*** SOURCE DOCUMENT ***

I credit favorite writers and public opinion makers.

A lifelong Democrat, my comments on Congress, the judiciary and the presidency are regular features.

My observations and commentary are on people and events in politics that affect the USA or the rest of the world, and stand for the interests of peace, security and justice.


Tuesday, February 21, 2006

A Neocon evolves


Following the news - All of us have our political issues to follow. We have our regular keywords and our habitual search terms.

"neocon" is one of mine. I think I need to keep up with the latest news about this bunch, who are so responsible for many of our current national problems.

I am always hoping for good news. Something or someone has changed. And I think I have, indeed, found some items that give me hope that these people can change.

As I said, I will almost always click on the word "neocon". That automatic click happened last night as I visited one of my favorite new bloggers at her site, mahablog.

Minds change - She posted some fascinating thoughts about the current progress of Johns Hopkins Professor Francis Fukuyama's evolution as a leading author and Neoconservative thinker. Fukuayama is currently serving on the faculty of the prestigious Paul H. Nitze School of Advanced International Studies in Washington, D.C. To quote maha,
Some years ago I read the original “The End of History?” article that Francis Fukuyama wrote in 1989, and out of which grew a book by the same name. This essay persuaded me that, just as youth is wasted on the young, graduate school is wasted on the stupid. I expressed more dismay at Fukuyama and explained why I think he’s an idiot here. . . Anyway, Fukuyama wrote a long essay for yesterday's New York Times Sunday magazine called "After Neoconservatism.". . . . I see neoconservatism as proactive isolationism. Foreigners scare us, so we'll make them be more like us so they're not so scary.

*** DATASET ***

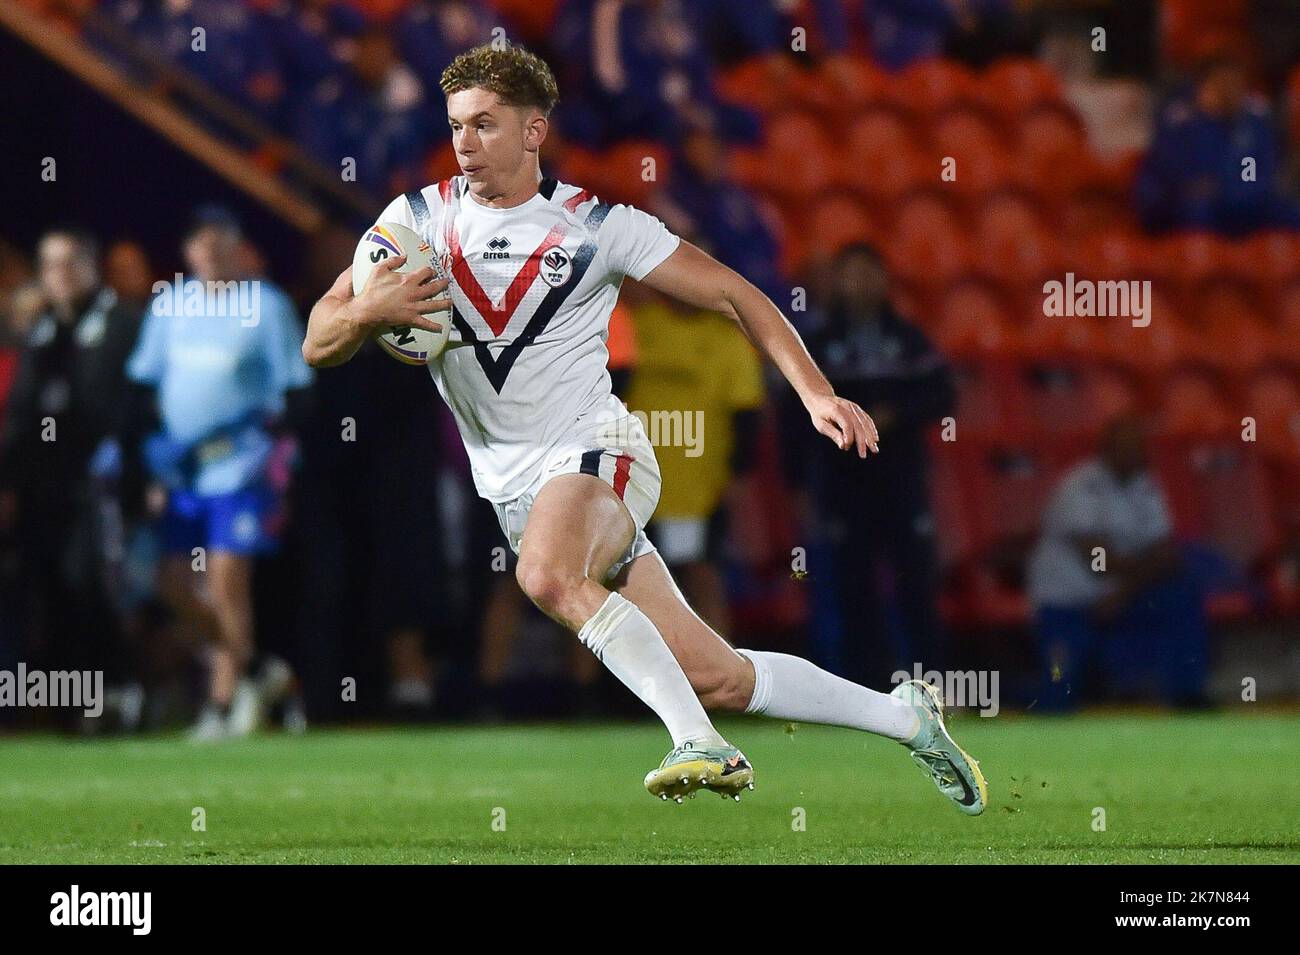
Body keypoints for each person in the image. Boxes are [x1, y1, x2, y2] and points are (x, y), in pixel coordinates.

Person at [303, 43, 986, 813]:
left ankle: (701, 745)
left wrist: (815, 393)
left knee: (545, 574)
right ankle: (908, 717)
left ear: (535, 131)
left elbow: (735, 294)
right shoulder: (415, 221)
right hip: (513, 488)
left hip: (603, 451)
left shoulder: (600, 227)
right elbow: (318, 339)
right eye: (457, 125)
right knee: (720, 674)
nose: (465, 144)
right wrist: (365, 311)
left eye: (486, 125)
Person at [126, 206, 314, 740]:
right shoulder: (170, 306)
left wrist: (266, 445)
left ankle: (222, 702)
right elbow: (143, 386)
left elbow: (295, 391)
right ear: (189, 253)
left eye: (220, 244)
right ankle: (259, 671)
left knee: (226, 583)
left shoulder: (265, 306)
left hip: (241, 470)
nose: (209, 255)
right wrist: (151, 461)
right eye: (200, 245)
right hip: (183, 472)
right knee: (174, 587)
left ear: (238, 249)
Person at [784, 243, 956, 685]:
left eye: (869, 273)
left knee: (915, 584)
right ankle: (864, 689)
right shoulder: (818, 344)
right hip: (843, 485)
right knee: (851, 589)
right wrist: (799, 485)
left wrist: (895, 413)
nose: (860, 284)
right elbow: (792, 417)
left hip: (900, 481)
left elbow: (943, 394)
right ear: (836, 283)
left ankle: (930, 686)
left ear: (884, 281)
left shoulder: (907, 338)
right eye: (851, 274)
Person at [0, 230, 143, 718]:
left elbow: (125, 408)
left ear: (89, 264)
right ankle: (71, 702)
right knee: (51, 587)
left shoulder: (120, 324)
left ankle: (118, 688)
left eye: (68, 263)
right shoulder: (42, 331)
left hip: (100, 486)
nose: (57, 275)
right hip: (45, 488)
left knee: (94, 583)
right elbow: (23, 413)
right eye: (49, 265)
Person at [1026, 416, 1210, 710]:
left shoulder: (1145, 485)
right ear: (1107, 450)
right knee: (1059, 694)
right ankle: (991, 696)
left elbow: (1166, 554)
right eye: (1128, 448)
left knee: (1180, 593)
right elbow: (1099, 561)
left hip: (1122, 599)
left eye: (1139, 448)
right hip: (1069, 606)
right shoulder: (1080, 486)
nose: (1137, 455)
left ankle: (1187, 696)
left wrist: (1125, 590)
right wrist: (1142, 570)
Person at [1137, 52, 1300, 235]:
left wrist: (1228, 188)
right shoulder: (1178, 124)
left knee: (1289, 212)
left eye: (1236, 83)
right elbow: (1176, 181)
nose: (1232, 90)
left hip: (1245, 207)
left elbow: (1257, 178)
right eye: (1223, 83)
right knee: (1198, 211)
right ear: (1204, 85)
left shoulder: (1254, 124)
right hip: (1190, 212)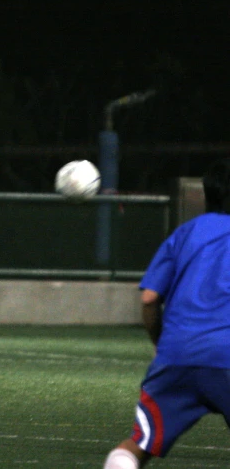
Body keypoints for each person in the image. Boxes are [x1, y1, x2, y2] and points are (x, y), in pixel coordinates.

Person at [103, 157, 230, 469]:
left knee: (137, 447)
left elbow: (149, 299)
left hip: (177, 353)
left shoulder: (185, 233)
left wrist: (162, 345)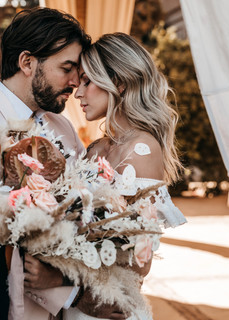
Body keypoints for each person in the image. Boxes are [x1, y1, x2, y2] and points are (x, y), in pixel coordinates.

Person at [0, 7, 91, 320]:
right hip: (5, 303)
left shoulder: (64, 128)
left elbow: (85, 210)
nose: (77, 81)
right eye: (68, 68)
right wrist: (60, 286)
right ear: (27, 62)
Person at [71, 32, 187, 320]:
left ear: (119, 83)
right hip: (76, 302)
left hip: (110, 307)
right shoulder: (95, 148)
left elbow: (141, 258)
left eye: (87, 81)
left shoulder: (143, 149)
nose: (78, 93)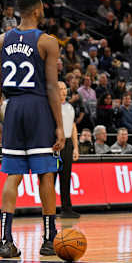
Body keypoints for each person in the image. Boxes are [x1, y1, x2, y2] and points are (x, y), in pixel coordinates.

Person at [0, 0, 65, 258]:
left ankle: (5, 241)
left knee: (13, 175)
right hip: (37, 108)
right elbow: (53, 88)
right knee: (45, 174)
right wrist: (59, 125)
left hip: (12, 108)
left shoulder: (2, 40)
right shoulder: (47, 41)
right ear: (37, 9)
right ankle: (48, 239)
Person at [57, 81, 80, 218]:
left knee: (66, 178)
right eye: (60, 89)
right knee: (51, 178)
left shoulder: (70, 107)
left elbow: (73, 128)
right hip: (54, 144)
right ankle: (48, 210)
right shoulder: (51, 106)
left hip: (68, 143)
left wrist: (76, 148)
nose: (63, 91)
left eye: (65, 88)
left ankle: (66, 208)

***

*EXERCISE GOAL*:
Answer these questions from the blog post on neoconservatism:
1. What date appears on the post?
2. What word does the writer say they will almost always click?
3. In what year did Fukuyama write the original "The End of History?" article?
The records have no role in this exercise.

*TASK RESULT*:
1. Tuesday, February 21, 2006
2. "neocon"
3. 1989